### Extract
-- -- --
Unattended upgrades (DRAFT)

Unattended upgrades are on by default in any Forge configured server but will only update and upgrade a small number of packages. To have all packages updated some adjustments will need to be made to the configurations.

Configuration

Configurations for this file /etc/apt/apt.conf.d/50unattended-upgrades

Unattended-Upgrade::Allowed-Origins {
    "${distro_id}:${distro_codename}";
    "${distro_id}:${distro_codename}-security";
    "${distro_id}:${distro_codename}-backports";
    "${distro_id}:${distro_codename}-updates";
    "LP-PPA-ondrej-php:${distro_codename}";
    "LP-PPA-ondrej-nginx:${distro_codename}";
    "Ubuntu ${distro_codename}-security";
};
Unattended-Upgrade::Automatic-Reboot "false";
Unattended-Upgrade::Mail "[email protected]";
Unattended-Upgrade::Sender "Unattended-upgrades [hostname] <[email protected]>";
Unattended-Upgrade::Package-Blacklist {
    //
};
Dpkg::Options {
   "--force-confdef";
   "--force-confold";
}

Teams notifications

So we know what has been updated and when we want to send emails from the server to our dedicated Unattended Upgrades Log teams channel. This requires the use of msmtp purely for ease of use when configuring SendGrid SMTP on the server

Install msmtp and msmtp-mta for sending out report emails

apt update
apt install -y msmtp msmtp-mta

Create the config file at /etc/msmtprc

# Set default values for all following accounts.
-- -- --
### Using the information
[a] In the unattended-upgrades guide above, rewrite the paragraph beginning "So we know what has been updated" as a short bulleted list that keeps its main facts.
[b] Continue the unattended-upgrades guide above from its last line, carrying on the /etc/msmtprc configuration file.

### Exercise data
-- -- --
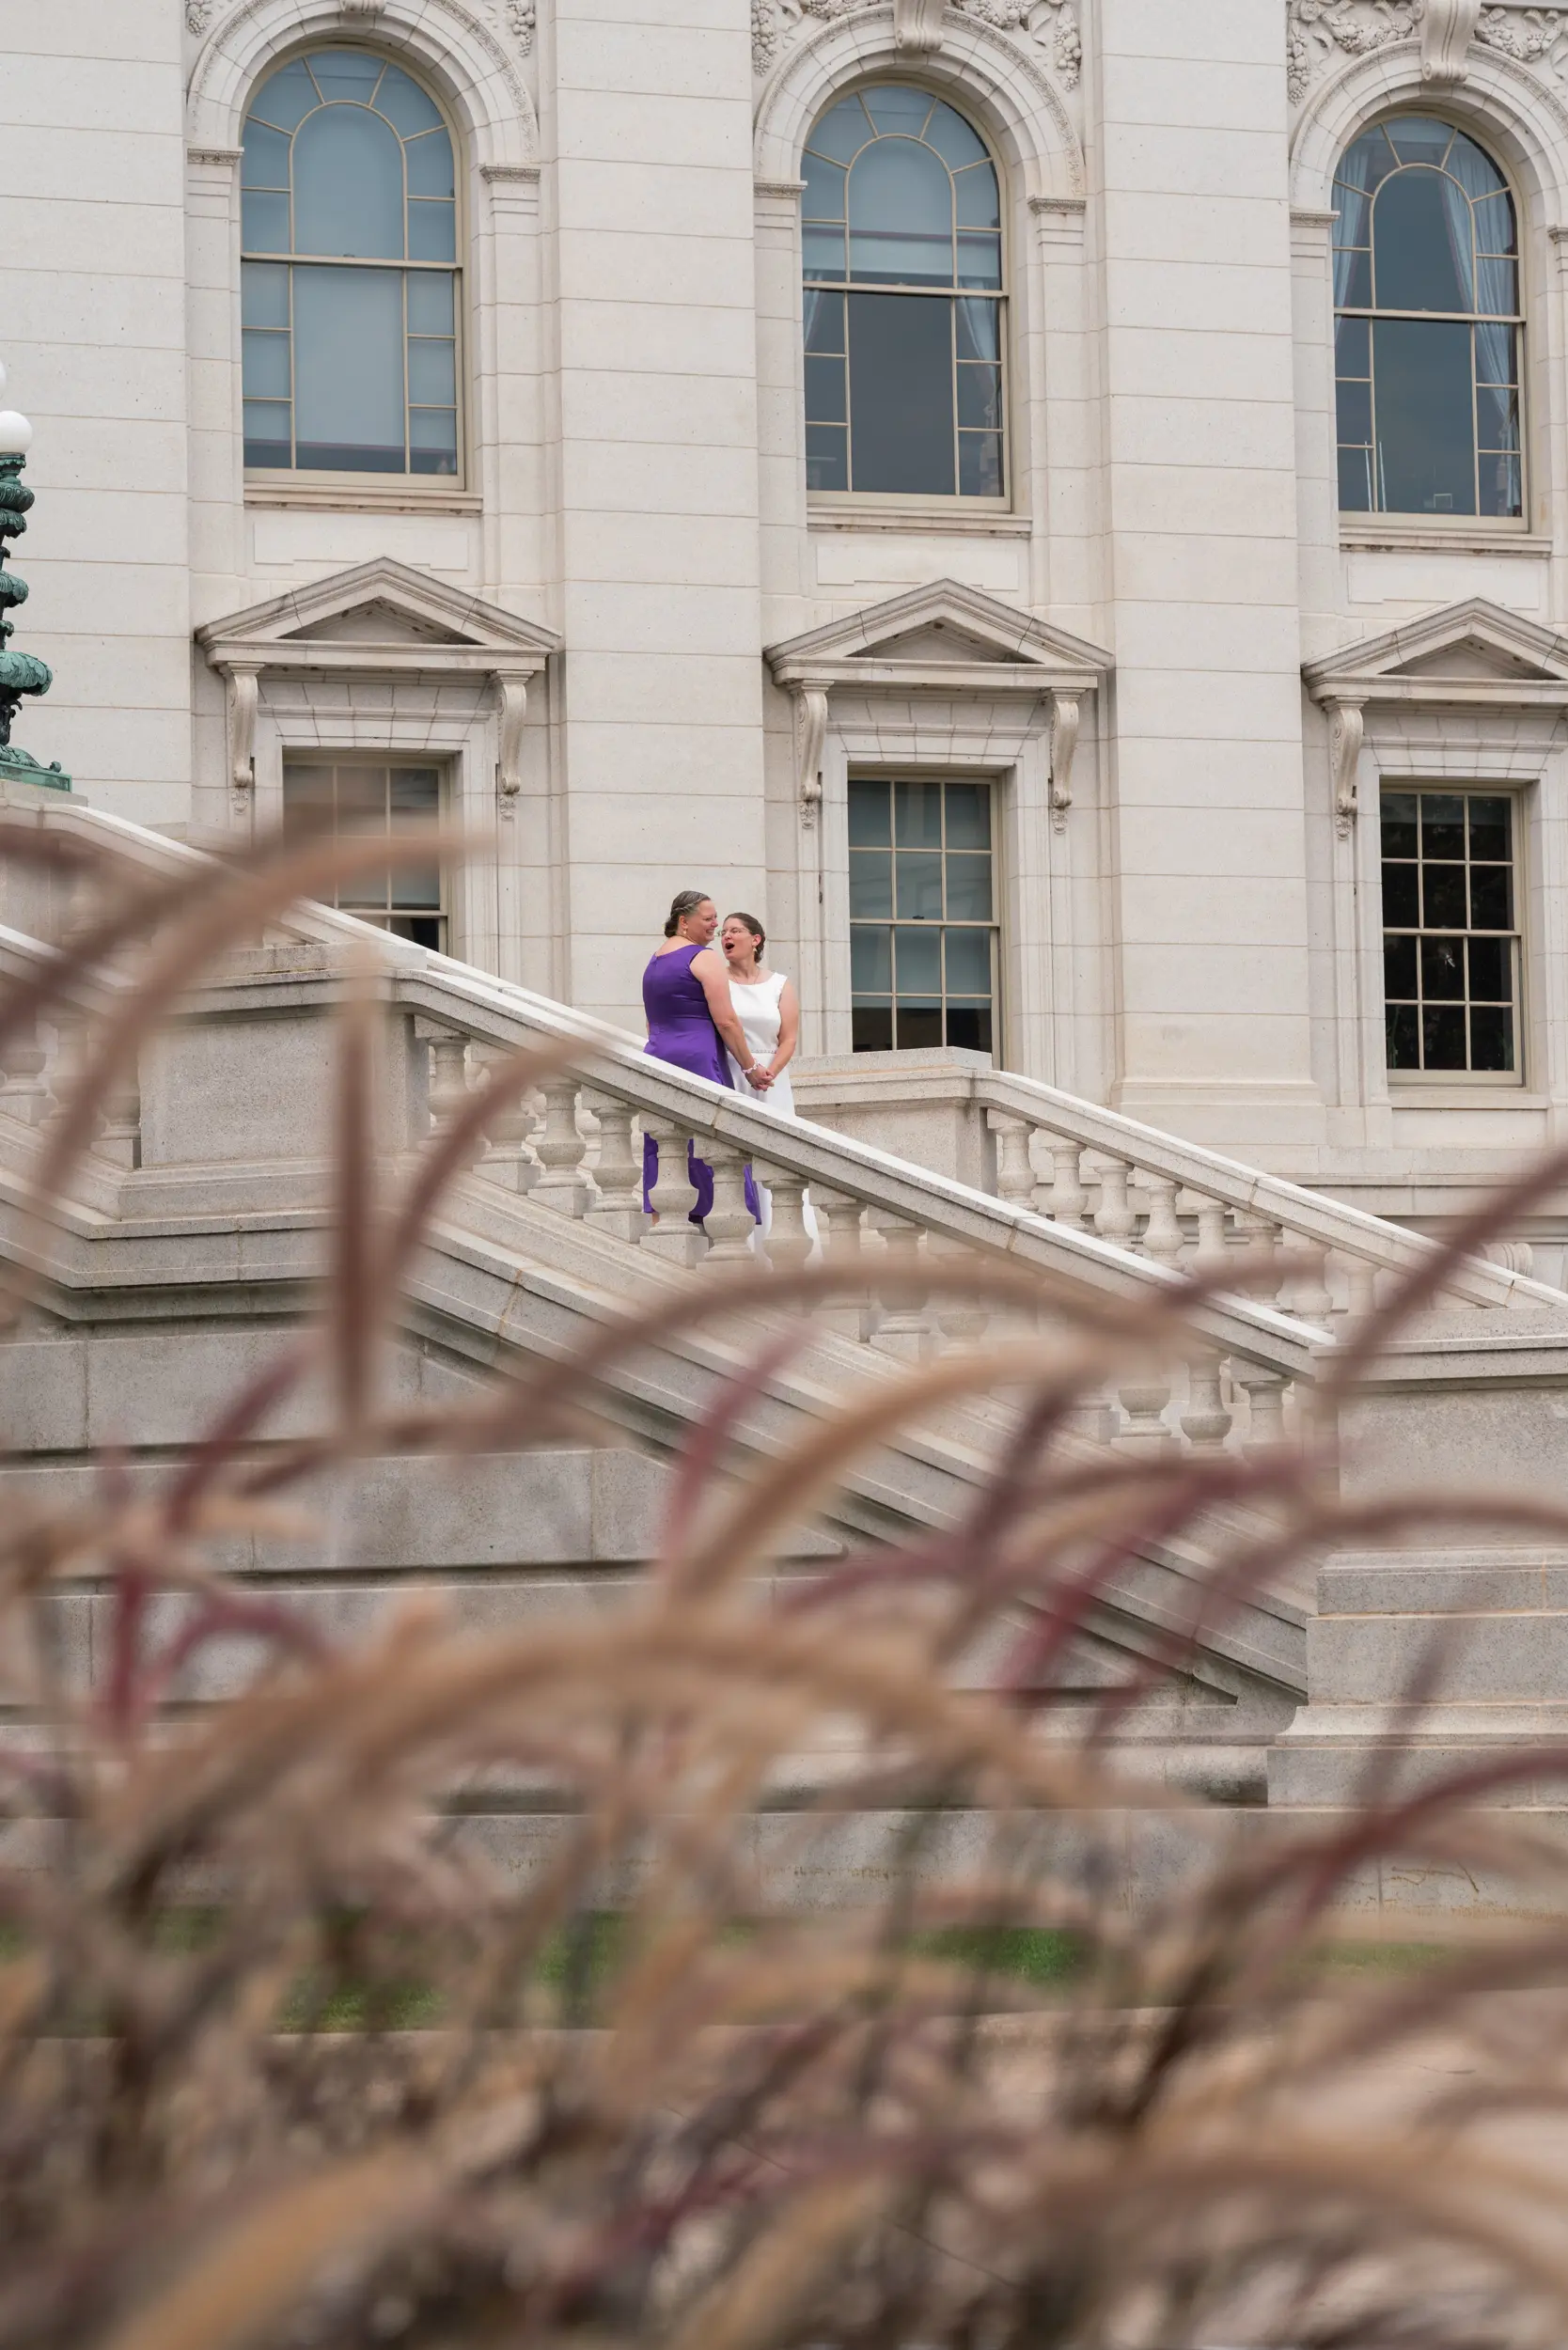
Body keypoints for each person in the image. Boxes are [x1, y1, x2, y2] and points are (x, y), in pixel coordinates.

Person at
-- -- --
### Results
[a]
- Purpose: to track what was updated and when
- Method: the server sends emails to the dedicated Unattended Upgrades Log Teams channel
- Tool: msmtp, chosen for ease of configuring SendGrid SMTP on the server

[b]
defaults
auth           on
tls            on
tls_starttls   on
tls_trust_file /etc/ssl/certs/ca-certificates.crt
logfile        /var/log/msmtp
aliases /etc/aliases
set_from_header on

# server
account        server
host           smtp.sendgrid.net
port           587
from           "[email protected]"
user           apikey
password       [api key available in bitwarden]

# Set a default account
account default : server

‼️ If msmtp is already installed and there are already details in /etc/msmtprc be sure to add any additional configurations without affecting existing functionality.

You may also need to add the following to /etc/mail.rc

set sendmail="/usr/bin/msmtp -t"

Test your configurations

echo "Subject: Testing msmtp" | sendmail -v [email protected]

You should receive an email into your inbox. If not use /var/log/msmtp and /var/log/mail.log to troubleshoot the issue.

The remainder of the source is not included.